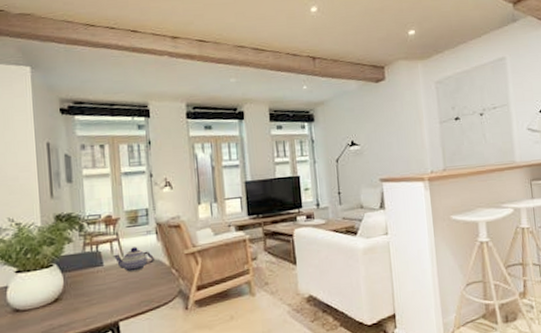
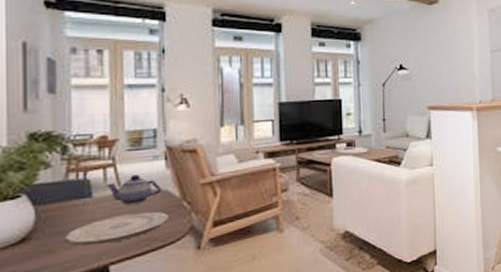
plate: none [86,277,161,306] -> present [66,211,168,247]

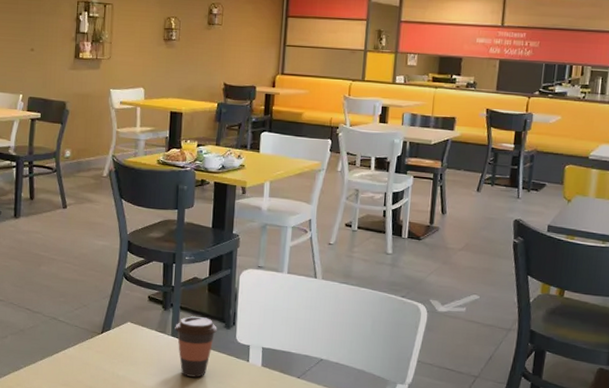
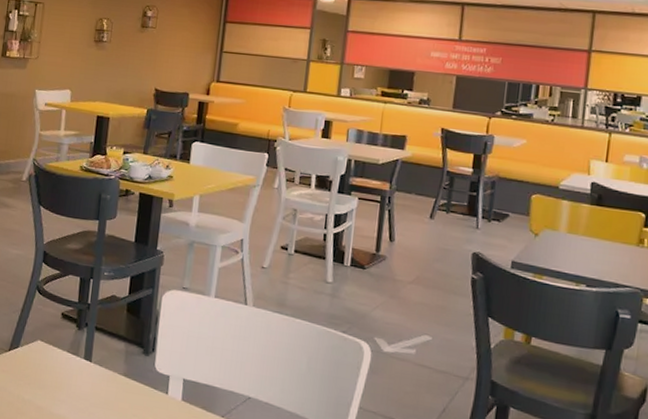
coffee cup: present [175,316,217,378] -> none [88,338,135,408]

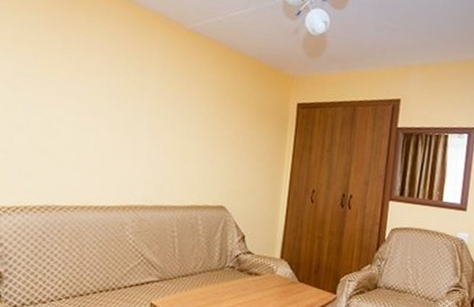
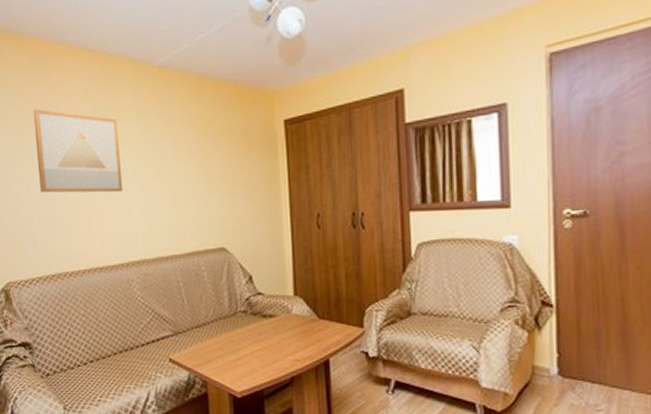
wall art: none [43,39,140,138] -> present [33,108,123,193]

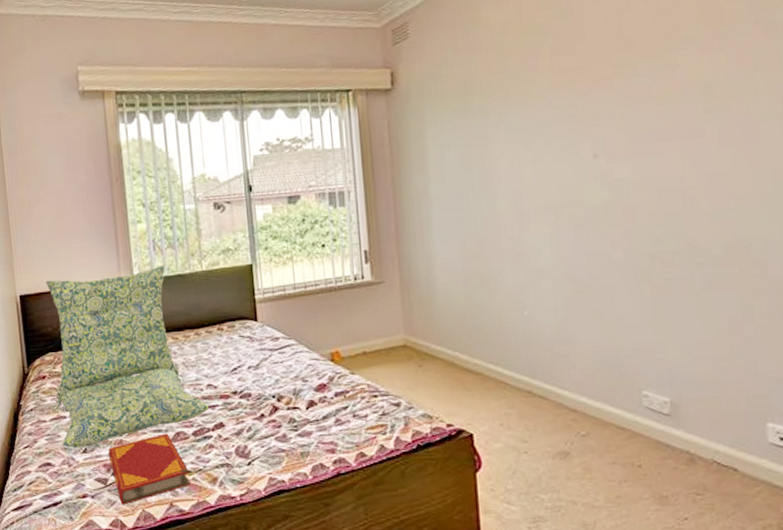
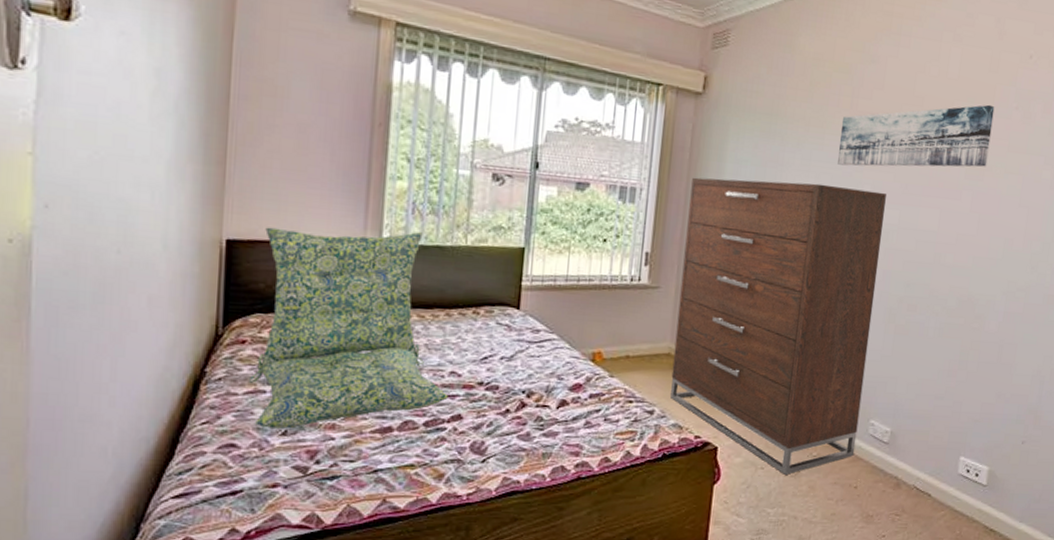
hardback book: present [108,433,191,505] -> none [314,421,413,498]
dresser: none [397,146,631,457] -> present [670,177,886,475]
wall art: none [544,26,730,128] -> present [838,104,995,168]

==================================================

§ Work item
Pictures stay out. Write out everything else in the material exactly.

§ Output below
plate: none [86,277,161,306] -> present [66,211,168,247]

coffee cup: present [175,316,217,378] -> none [88,338,135,408]

wall art: none [43,39,140,138] -> present [33,108,123,193]

hardback book: present [108,433,191,505] -> none [314,421,413,498]
dresser: none [397,146,631,457] -> present [670,177,886,475]
wall art: none [544,26,730,128] -> present [838,104,995,168]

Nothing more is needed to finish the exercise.